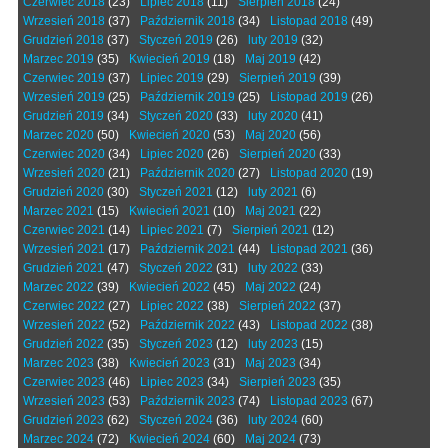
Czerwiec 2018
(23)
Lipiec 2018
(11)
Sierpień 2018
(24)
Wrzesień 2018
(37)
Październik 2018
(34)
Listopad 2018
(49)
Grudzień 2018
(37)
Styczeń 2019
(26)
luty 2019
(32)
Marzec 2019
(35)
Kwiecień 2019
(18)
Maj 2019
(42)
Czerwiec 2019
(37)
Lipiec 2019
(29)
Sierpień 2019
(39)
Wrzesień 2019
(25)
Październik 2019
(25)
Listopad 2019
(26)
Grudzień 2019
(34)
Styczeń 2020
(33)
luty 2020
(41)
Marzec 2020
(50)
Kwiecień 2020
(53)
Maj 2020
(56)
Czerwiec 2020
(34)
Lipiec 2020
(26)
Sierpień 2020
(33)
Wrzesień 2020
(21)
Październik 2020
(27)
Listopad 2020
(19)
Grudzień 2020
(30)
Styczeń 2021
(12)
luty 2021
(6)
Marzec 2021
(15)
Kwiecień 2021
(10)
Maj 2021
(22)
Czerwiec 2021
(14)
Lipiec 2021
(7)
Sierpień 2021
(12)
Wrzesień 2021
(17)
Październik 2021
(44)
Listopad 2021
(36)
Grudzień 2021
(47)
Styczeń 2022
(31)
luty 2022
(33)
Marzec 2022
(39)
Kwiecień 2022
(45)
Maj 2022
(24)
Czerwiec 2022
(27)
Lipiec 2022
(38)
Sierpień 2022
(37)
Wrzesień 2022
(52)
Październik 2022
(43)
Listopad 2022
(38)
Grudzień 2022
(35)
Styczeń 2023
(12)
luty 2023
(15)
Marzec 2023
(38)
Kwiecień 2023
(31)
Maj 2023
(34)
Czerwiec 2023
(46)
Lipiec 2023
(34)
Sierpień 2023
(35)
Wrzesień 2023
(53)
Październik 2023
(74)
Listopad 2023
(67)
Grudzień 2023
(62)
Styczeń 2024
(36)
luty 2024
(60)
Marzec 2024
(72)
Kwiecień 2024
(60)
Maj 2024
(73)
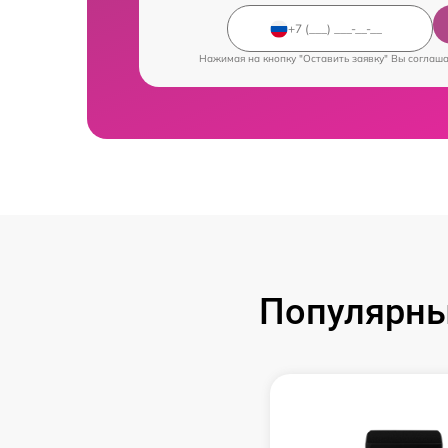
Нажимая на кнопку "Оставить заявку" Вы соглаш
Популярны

# Required action
Copy task for the entries above: every line with the string "Kwiecień".

# Task result
Kwiecień 2019
Kwiecień 2020
Kwiecień 2021
Kwiecień 2022
Kwiecień 2023
Kwiecień 2024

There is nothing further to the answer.